THE THAI-BURMA border meets the Andaman Sea near Ranong, an interesting little city, seldom appreciated as people head offshore for the superb diving. Further down the Andaman coast is one of the most famous Thai islands- Phuket- while on the opposite side of the isthmus, the famous and infamous pair, Koh Samui and Koh Pha Ngan.
The southern most provinces nearer Malaysia is culturally very different to the rest of the country, with a Muslim majority.
Narathiwat is a seldom visited, sleepy fishing town in the south of Thailand.
Thousands of travellers pass through it on the bus or train between Malaysian and Surat Thani, feeder port for the famous Thai islands, Samui and Phangan.
Narathiwat is in the "deep south", the restive, Muslim dominated part of Thailand with historical and cultural links to Malaysia.
Most foreign offices advise against all travel to Yala and Narathiwat, even though foreigners have never been targeted by separatists.
We found a friendly, little backwater, where the coming and going of fishing boats was about all that was happening.
Entrance to our Narathiwat hotel. When we exited one morning, there were soldiers all the way down the street. Separatists have been fighting Bangkok rule since who-knows-when.
The riches of the tourist trade have bypassed Narathiwat.
1992, Koh Phangan. Tom Ka Gai being prepared in the kitchen of my beachside guesthouse.
There are some truly lovely secluded spots on Koh Phangan. Had Rin is not one of them.
Koh Phangan backpackers, 1992, enjoying a day trip around some bays.
Simple huts on the beach. Have they survived the last 3 decades, or been replaced by concrete and aircon?
Once upon a time, Phuket too was a little known backwater visited by hippy adventure seekers.
But long before that, Chinese traders came and grew wealthy.
These days, direct international flights and a bridge bring millions to Phuket ever year.
And personally, it took me 30 years of visiting Thailand to get to Phuket.
Most visitors come for the beaches and bars, and their, erm....associated attractions.
Instead, we spent a few days in Phuket Town while we waited for our Day 5 PCR test.
It's the commercial heart of the island, with shops, markets and family businesses.
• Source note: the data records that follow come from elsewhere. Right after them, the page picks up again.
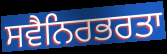
ਸਵੈਨਿਰਭਰਤਾ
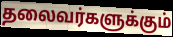
தலைவர்களுக்கும்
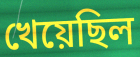
খেয়েছিল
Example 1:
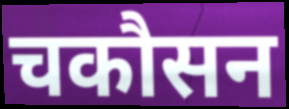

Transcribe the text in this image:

चकौसन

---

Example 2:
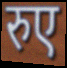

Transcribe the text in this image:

रुए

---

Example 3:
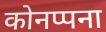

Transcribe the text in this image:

कोनप्पना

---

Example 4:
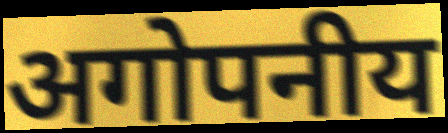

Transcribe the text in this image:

अगोपनीय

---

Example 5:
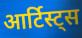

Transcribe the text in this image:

आर्टिस्ट्स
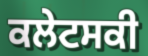
ਕਲੇਟਸਕੀ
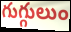
గుగ్గులుం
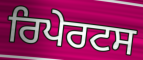
ਰਿਪੇਰਟਸ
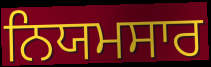
ਨਿਯਮਸਾਰ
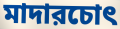
মাদারচোৎ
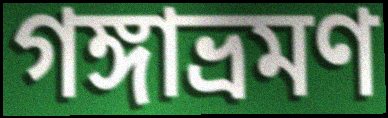
গঙ্গাভ্রমণ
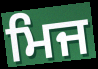
ਮਿਜ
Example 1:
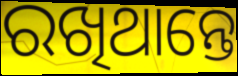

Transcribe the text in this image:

ରଖିଥାନ୍ତେ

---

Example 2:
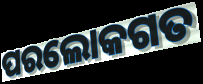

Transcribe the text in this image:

ପରଲୋକଗତ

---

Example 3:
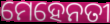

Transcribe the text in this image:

ମେହେନତୀ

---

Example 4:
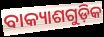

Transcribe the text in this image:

ବାକ୍ୟାଶଗୁଡ଼ିକ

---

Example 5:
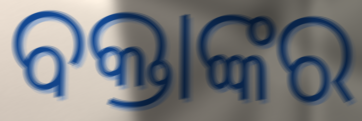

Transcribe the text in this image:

ବକ୍ତାଙ୍କର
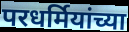
परधर्मियांच्या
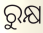
ରୁକ୍ଷ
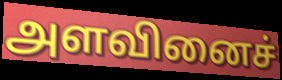
அளவினைச்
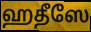
ஹதீஸே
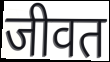
जीवत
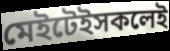
মেইটেইসকলেই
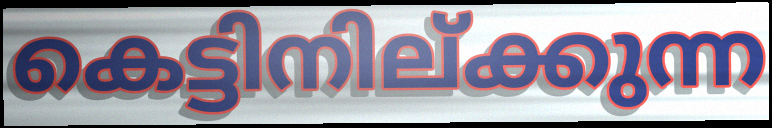
കെട്ടിനില്ക്കുന്ന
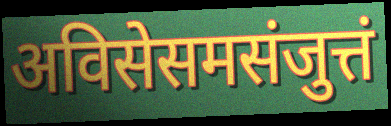
अविसेसमसंजुत्तं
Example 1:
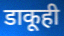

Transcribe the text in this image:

डाकूही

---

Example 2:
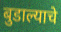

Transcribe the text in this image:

बुडाल्याचे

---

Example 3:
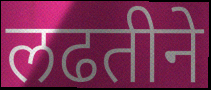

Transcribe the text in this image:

लढतीने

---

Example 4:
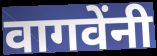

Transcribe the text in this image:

वागवेंनी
It's also home to some of the island's best restaurants, and boutique hotels converted from old Chinese houses.
The attention to detail on some of the renovations is impeccable.
Here and there, a modern touch spices up the old town buildings.
Less than 100kms away, Phang Nga is stacked full of forests and limestone peaks, its bay a major boat tour hub.
The parks are also some of the best birding sites in the south.
Phuket wasn't really my cup of tea, but Ranong was more to my liking.
The market was full of oddities, with a large number of migrant Burmese workers.
Old style family run restaurants served up good eating.
Street art livens up the busy market town streets.
Like Phuket, Ranong also has a history as a Chinese trading entrepot.
Thein Suek House has been in the same family hands for 8 generations, and functions as a museum.
Ranong folks are proud of their royal connection, Rattana Rangsan Palace, where King Chulalongkorn spent but a few days in the 1890s.
Backing onto a forested hill, the palace sits above the town and is open to the public.
Buddhists, Muslims, grifters and drifters, merchants and immigrants, twicthers to hookers, forests and bays, bars and beaches. Thailand's south.